A very small amount (0.1 wt%) of Co(OH)2 nanoplates enhances triboelectric performance of polymers

Abstract

Hexagonal Co(OH)₂ nanoplates with a diameter of 1.28 ± 0.08 μm and a thickness of 52 ± 14 nm were prepared, showing facile generation of static electricity in a plastic container. Based on this observation, Co(OH)₂ nanoplates were incorporated into polymer matrixes such as polyvinylpyrrolidone (PVP) and polyurethane (PU). The resultant PVP–Co(OH)₂ (PVP–Co) and PU–Co(OH)₂ (PU–Co) films bearing an optimal amount (0.1 wt%) of Co(OH)₂ nanoplates showed dramatically-enhanced triboelectric performance, compared with pristine polymer films.
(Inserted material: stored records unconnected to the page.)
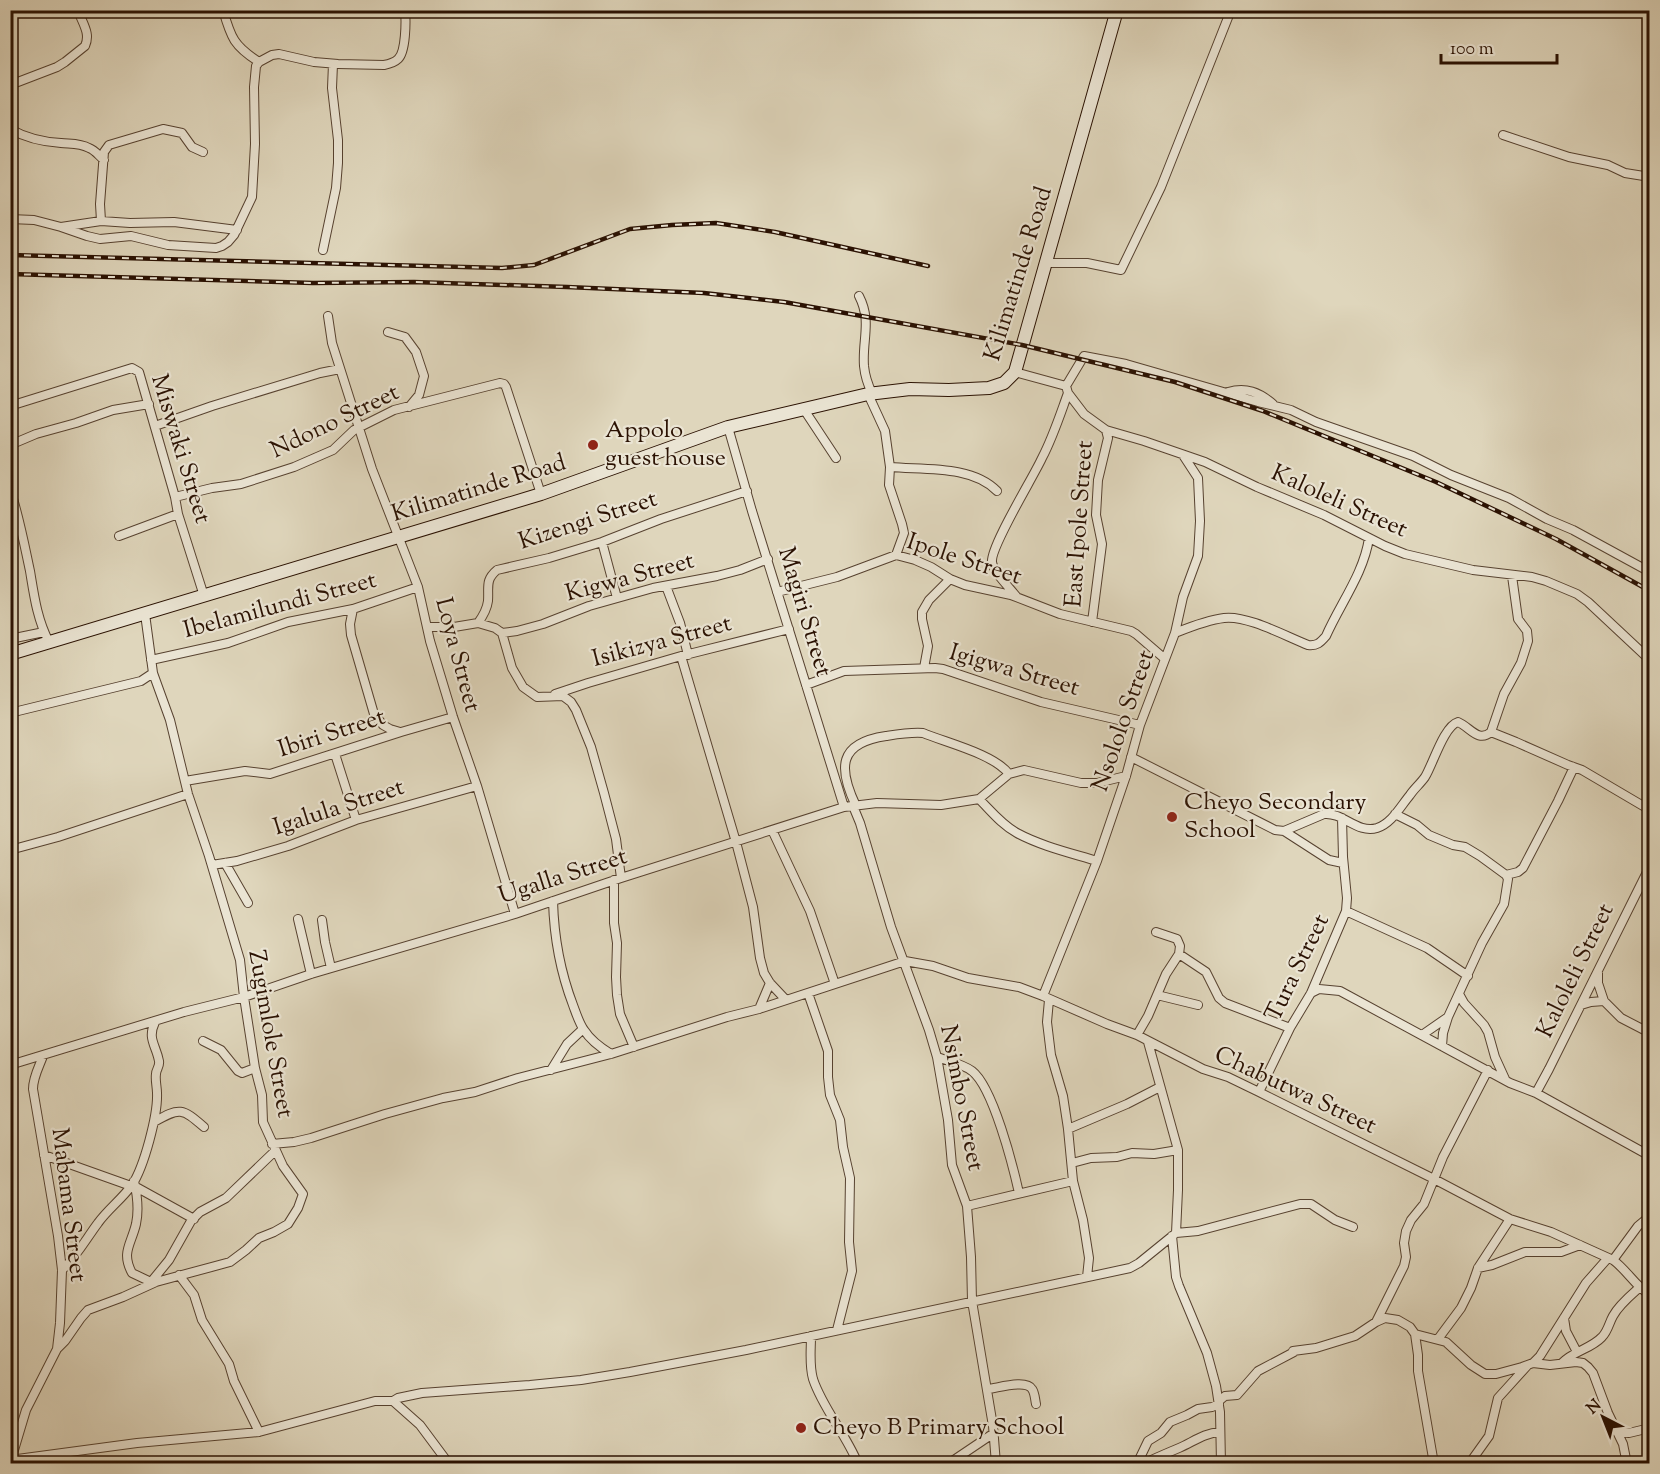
<svg xmlns="http://www.w3.org/2000/svg" width="1660" height="1474" font-family="'Sorts Mill Goudy',serif">
<style>
.lines{fill:none;stroke-linecap:round;stroke-linejoin:round}
.street-casing{stroke:#574230;stroke-width:10}
.secondary-casing{stroke:#2a1102;stroke-width:14}
.street{stroke:#eae4d3;stroke-width:8}
.secondary{stroke:#eae4d3;stroke-width:12}
.rail-casing{stroke:#2a1102;stroke-width:4.5}
.rail{stroke:#eae4d3;stroke-width:2;stroke-dasharray:7;stroke-linecap:butt}
.poi-dot{fill:#8f2418;stroke:#eae4d3;stroke-width:2}
.labels{text-anchor:middle;dominant-baseline:central;stroke-width:4.5;stroke-linejoin:round;paint-order:stroke}
.street-label{font-size:24px;fill:#2a1102;stroke:#eae4d3}
.poi-label{font-size:24px;fill:#2a1102;stroke:#eae4d3;text-anchor:start}
</style>
<rect width="100%" height="100%" fill="#dfd6bc"/>
<filter id="stains"><feTurbulence type="fractalNoise" baseFrequency=".00333" numOctaves="4"/><feColorMatrix values="0 0 0 0 .2 0 0 0 0 .09 0 0 0 0 .02 0 0 0 .5 -.17"/></filter>
<radialGradient id="worn" r=".72"><stop offset=".6" stop-color="#630" stop-opacity="0"/><stop offset="1" stop-color="#630" stop-opacity=".3"/></radialGradient>
<g class="lines">
<!-- street casing -->
<g class="street-casing">
<path id="street" d="M223 10C231 38 234 46 259 62
M10 85 57 67 65 62 85 46C91 33 82 23 78 10
M10 129C26 138 43 142 61 143 71 144 80 143 89 148 95 150 99 156 104 160
M1503 135 1569 157 1608 165 1625 173 1650 177
M10 219 34 220 61 227 101 221 130 223 174 222 237 230
M101 221 100 204 104 152 109 145 163 129 182 133 192 147 203 152
M61 227 87 236 100 239 131 236 168 245 216 248 222 246 228 242 234 235 252 197 255 144 254 87 256 66 259 62 272 55 279 54 314 62 338 64 384 65C389 64 394 63 398 59 406 52 406 21 405 10
M323 250 336 188 338 163V140L332 88 333 64
M1046 263H1087L1121 270 1161 187 1231 10
M859 296C872 321 862 340 864 366 865 376 868 385 872 393
M328 316 332 343 372 469 418 587 430 641 453 717 477 786 515 914
M388 332 405 337 416 352 424 376 419 395 409 407
M1015 372 1066 386 1068 393 1084 414 1106 430 1144 441 1205 462 1257 487 1324 515 1385 546 1405 554 1473 570 1532 577 1546 581 1577 594 1588 602 1650 660
M1066 386 1084 356 1126 364 1258 402 1291 410 1316 422 1413 456 1451 475 1509 498 1547 519 1573 530 1650 572
M1228 392C1246 387 1259 392 1273 404
M868 394 885 431 890 467 889 485 902 524 904 533 896 555
M10 406 132 368 139 372 175 497 178 514 204 596
M803 408 836 458
M155 426 212 406 320 373 340 369
M728 427 752 511 844 807
M10 445 36 434 76 423 113 410 149 404
M890 467C924 470 972 465 997 491
M10 489C19 516 24 543 30 571 34 595 37 619 49 642
M175 497 212 488 241 484 294 467 333 450 354 430 394 410 500 383 504 384 506 387 541 494
M119 536 178 514
M602 542 617 598
M666 586 680 623 688 655
M777 592 837 577 896 555 915 560 931 567 950 579 965 585 1011 595 1060 614 1131 631 1136 634 1165 659
M1016 596C1010 588 993 572 992 562 990 547 1034 476 1042 458 1053 437 1060 415 1068 393
M353 609 350 624 351 635 374 714 383 725 390 729 400 732
M1092 622 1102 544 1096 515 1098 480 1108 438 1106 430
M478 623C483 616 487 609 488 601 489 587 485 580 497 570L549 558 602 542 661 519 747 491
M427 627H454L478 623 495 628 502 633 512 668 523 687 537 697 563 696 571 702 576 710 591 747 604 793 616 839 621 878
M502 633 517 631 543 624 589 606 653 588 717 576 740 570 768 559
M1175 633C1190 627 1207 620 1224 618 1247 615 1285 636 1308 645 1317 646 1320 643 1326 636 1340 604 1364 573 1369 538
M10 639 44 632
M681 656 736 842 753 907 760 958 764 973 770 983 786 1000
M151 660 228 643 288 622 353 609 418 587
M924 668 928 646 922 619V612L929 600 950 579
M806 685 844 671 935 668 943 669 1041 702 1140 725
M555 694 588 683 681 656 789 629
M14 712 141 681 153 673
M1491 732 1504 694 1521 663 1528 641 1527 631 1518 619 1512 576
M335 754 356 820
M1131 757 1275 830 1284 831 1324 814C1343 812 1357 834 1377 828 1392 823 1400 807 1410 795 1414 789 1420 784 1425 777 1433 764 1444 726 1458 722 1470 727 1478 743 1491 732L1516 742 1568 765 1582 770 1650 810
M185 781 245 771 270 774 401 732 453 717
M979 799C991 811 1002 825 1017 833 1041 846 1071 853 1097 861
M853 806 860 823 891 927 929 1030 937 1057 948 1120 952 1165 967 1206 971 1257 972 1301 993 1426 996 1464
M856 806C838 768 838 743 886 736 899 734 911 732 923 733 947 743 994 754 1009 774
M1395 814 1417 825 1429 835 1453 845 1465 847 1480 856 1506 875 1508 879 1504 904 1482 943 1448 1017 1422 1035
M772 830 810 911 835 984
M1284 831 1329 860 1343 863
M10 850 58 837 188 794
M225 863 248 903
M212 865 237 861 288 846 356 820 477 786
M1506 875 1518 872 1523 868 1558 801 1574 767
M614 880V923L617 943 616 977 617 995 620 1014 634 1047
M553 901C554 937 560 971 573 1005 576 1013 579 1023 584 1030 591 1041 601 1048 611 1054
M1346 911 1427 948 1468 976
M298 919 311 974
M322 920 325 942 331 968
M1179 954 1206 972 1219 998 1225 1003 1290 1028
M1598 973V983L1604 1001
M808 993 828 1051V1077L830 1095 840 1120 843 1147 850 1178 849 1242 852 1271 837 1330
M1311 993 1319 989 1340 991 1510 1083 1536 1093 1650 1156
M1459 994 1464 1003 1484 1025 1488 1032 1495 1057 1505 1079
M1157 995 1198 1005
M1043 996 1097 861 1126 776 1140 725 1175 633 1183 597 1198 556 1200 521 1198 478 1183 455
M1049 1000 1047 1022 1051 1055 1063 1096 1068 1129 1073 1181 1083 1220 1089 1258 1087 1277
M1581 1005 1591 1002 1604 1001 1621 1018 1650 1033
M759 1009 770 983
M1137 1035 1148 1016 1166 974 1179 954 1180 946 1177 939 1156 932
M203 1041 221 1050 238 1071 242 1073 255 1068
M1442 1046 1443 1033 1448 1017
M937 1057C948 1061 963 1064 972 1071 993 1087 1013 1166 1019 1193
M10 1065 184 1012 244 997 311 974 515 914 621 878 844 807 877 803 941 805 979 799 1009 774 1024 770 1081 783H1097L1126 776
M551 1070 567 1044 583 1029
M1259 1092 1290 1028 1311 993 1346 911 1347 898 1343 857 1342 818
M1536 1093 1549 1069 1650 866
M154 1122C180 1107 182 1108 204 1127
M1068 1129 1127 1104 1160 1087
M272 1144 294 1142 311 1138 385 1114 443 1098 475 1092 518 1078 611 1054 727 1017 759 1009 905 961 933 966 968 978 1019 987 1043 996 1107 1024 1137 1035 1203 1069 1228 1077 1259 1092 1434 1179 1510 1219 1551 1232 1613 1260C1627 1270 1635 1286 1650 1295
M44 1155 131 1186
M1072 1163 1091 1158 1117 1157 1132 1153 1154 1154 1178 1150
M134 1181C137 1194 139 1210 136 1224 131 1245 121 1252 132 1273L151 1282
M136 1187 194 1219
M967 1206 1073 1181
M1176 1233 1198 1231 1300 1204H1311L1335 1220 1353 1227
M1172 1236 1176 1277 1179 1286 1207 1353 1216 1386 1220 1412 1221 1464
M1613 1260 1638 1226 1650 1216
M1478 1268 1492 1265 1525 1252H1561L1580 1245
M62 1270C77 1256 86 1239 98 1223 108 1209 122 1199 132 1185 144 1167 158 1115 157 1093 157 1087 155 1080 156 1074 156 1069 160 1067 159 1061 156 1045 147 1039 155 1022
M179 1275 194 1295 202 1320 229 1364 234 1381 259 1432
M151 1282 169 1260 191 1221 200 1212 226 1198 275 1151
M1564 1318 1566 1331 1577 1352
M1376 1322 1404 1266 1406 1257 1404 1243 1406 1231 1411 1220 1424 1204 1443 1157 1488 1070
M1415 1334 1446 1342 1471 1365 1485 1374H1496L1522 1367 1533 1363 1540 1356 1586 1283 1608 1258
M811 1336C811 1350 809 1365 813 1379 823 1409 846 1434 858 1464
M1438 1339 1461 1308 1471 1288 1478 1268 1510 1219
M57 1349 65 1341 81 1318 88 1310 123 1297 156 1282 230 1262 246 1250 259 1238 274 1232 288 1224 298 1208 303 1194 283 1166 263 1122 262 1095 255 1068 244 997 240 960 209 856 188 794 170 720 153 673 145 614
M1293 1351 1316 1348 1355 1336 1376 1322 1385 1318 1398 1320 1410 1327 1415 1334 1418 1355V1371L1434 1464
M1533 1363 1550 1365 1576 1362 1583 1363 1588 1367 1593 1373 1608 1413 1623 1444 1627 1464
M1562 1363C1573 1351 1591 1349 1602 1337 1608 1331 1609 1323 1613 1316 1619 1305 1630 1296 1639 1288
M988 1389C998 1388 1026 1379 1032 1389 1035 1393 1035 1400 1036 1404
M393 1401 420 1425 449 1464
M1219 1401 1225 1396 1237 1395 1258 1371 1294 1352
M1617 1431 1629 1433 1650 1428
M10 1460 137 1443 259 1432 375 1401H393L398 1398 422 1393 530 1385 581 1380 630 1372 746 1350 1130 1268 1139 1263 1176 1233 1178 1190V1150L1148 1042
M11 1460 26 1410 57 1349 60 1323 62 1270 58 1236 33 1089C33 1077 39 1067 43 1056
M948 1464 994 1433
M1137 1464 1148 1441 1161 1433 1170 1422 1187 1415 1198 1409 1212 1407 1219 1404
M1143 1464C1155 1458 1167 1453 1179 1448 1193 1442 1204 1433 1220 1432
M1469 1464 1489 1436 1498 1398 1527 1366"/>
</g>
<!-- secondary casing -->
<g class="secondary-casing">
<path id="secondary" d="M10 654 541 494 728 427 868 394 910 389 949 390 989 388 1004 383 1015 372 1117 10"/>
</g>
<!-- street -->
<use href="#street" class="street"/>
<!-- secondary -->
<use href="#secondary" class="secondary"/>
<!-- rail casing -->
<g class="rail-casing">
<path id="rail" d="M10 255 502 268 534 265 630 229 672 225 716 223 775 232 928 266
M10 274 313 283 414 282 567 287 704 293 784 302 1022 345 1175 382 1263 411 1436 482 1556 539 1650 591"/>
</g>
<!-- rail -->
<use href="#rail" class="rail"/>
</g>
<!-- markers -->
<g class="poi-dot">
<circle cx="593" cy="445" r="6"/>
<circle cx="1172" cy="817" r="6"/>
<circle cx="801" cy="1428" r="6"/>
</g>
<g class="labels">
<!-- street labels -->
<g class="street-label">
<text transform="translate(1019 274) rotate(-73)">Kilimatinde Road</text>
<text transform="translate(335 422) rotate(-26)">Ndono Street</text>
<text transform="translate(180 449) rotate(73)">Miswaki Street</text>
<text transform="translate(479 489) rotate(-17)">Kilimatinde Road</text>
<text transform="translate(1339 502) rotate(24)">Kaloleli Street</text>
<text transform="translate(588 521) rotate(-18)">Kizengi Street</text>
<text transform="translate(1080 524) rotate(-86)">East Ipole Street</text>
<text transform="translate(964 560) rotate(18)">Ipole Street</text>
<text transform="translate(630 578) rotate(-15)">Kigwa Street</text>
<text transform="translate(280 606) rotate(-15)">Ibelamilundi Street</text>
<text transform="translate(804 612) rotate(73)">Magiri Street</text>
<text transform="translate(662 642) rotate(-15)">Isikizya Street</text>
<text transform="translate(457 655) rotate(75)">Loya Street</text>
<text transform="translate(1014 671) rotate(16)">Igigwa Street</text>
<text transform="translate(1124 721) rotate(-71)">Nsololo Street</text>
<text transform="translate(332 734) rotate(-18)">Ibiri Street</text>
<text transform="translate(339 808) rotate(-18)">Igalula Street</text>
<text transform="translate(563 877) rotate(-18)">Ugalla Street</text>
<text transform="translate(1298 968) rotate(-64)">Tura Street</text>
<text transform="translate(1576 971) rotate(-64)">Kaloleli Street</text>
<text transform="translate(270 1034) rotate(80)">Zugimlole Street</text>
<text transform="translate(1295 1091) rotate(25)">Chabutwa Street</text>
<text transform="translate(961 1098) rotate(79)">Nsimbo Street</text>
<text transform="translate(68 1205) rotate(83)">Mabama Street</text>
</g>
<!-- poi labels -->
<g class="poi-label">
<text x="605" y="431">Appolo<tspan x="605" dy="28">guest house</tspan></text>
<text x="1184" y="803">Cheyo Secondary<tspan x="1184" dy="28">School</tspan></text>
<text x="813" y="1428">Cheyo B Primary School</text>
</g>
</g>
<!-- margin -->
<rect width="1660" height="1474" fill="none" stroke="#dfd6bc" stroke-width="36"/>
<rect x="12" y="12" width="1636" height="1450" fill="none" stroke="#2a1102" stroke-width="3"/>
<rect x="18" y="18" width="1624" height="1438" fill="none" stroke="#2a1102" stroke-width="1.5"/>
<!-- north arrow -->
<g transform="translate(1603 1417) rotate(318)" stroke="#eae4d3" stroke-width="4.5" paint-order="stroke">
<path d="M0-4.5L10 22L0 15L-10 22Z" fill="#2a1102"/>
<text y="-9" font-size="16" font-weight="bold" text-anchor="middle" fill="#2a1102">N</text>
</g>
<!-- scale -->
<path d="M1441 54v9h116v-9" fill="none" stroke="#2a1102" stroke-width="3"/>
<text x="1450" y="54" font-size="18" fill="#2a1102" stroke="#eae4d3" stroke-width="4.5" paint-order="stroke">100 m</text>
<rect width="100%" height="100%" filter="url(#stains)"/>
<rect width="100%" height="100%" fill="url(#worn)"/>
</svg>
While PVP and PU films exhibited output peak-to-peak voltages (V_p–p) of 249 and 423 V and output peak-to-peak currents (I_p–p) of 23 and 60 μA, respectively, with a pushing force of 2 kg f, the PVP–Co0.1 and PU–Co0.1 films showed V_p–p of 407 and 612 V with I_p–p of 41 and 85 μA, respectively. Triboelectric devices fabricated with PVP–Co0.1 and PU–Co0.1 films showed the maximum power densities of 0.38 and 1.22 mW cm⁻², respectively, and worked as power sources to charge a capacitor and to operate LEDs and a calculator. We suggest that the enhanced triboelectric performance of PVP–Co0.1 and PU–Co0.1 is attributable to the facile oxidation of Co²⁺ to Co³⁺ in Co(OH)₂ nanoplates.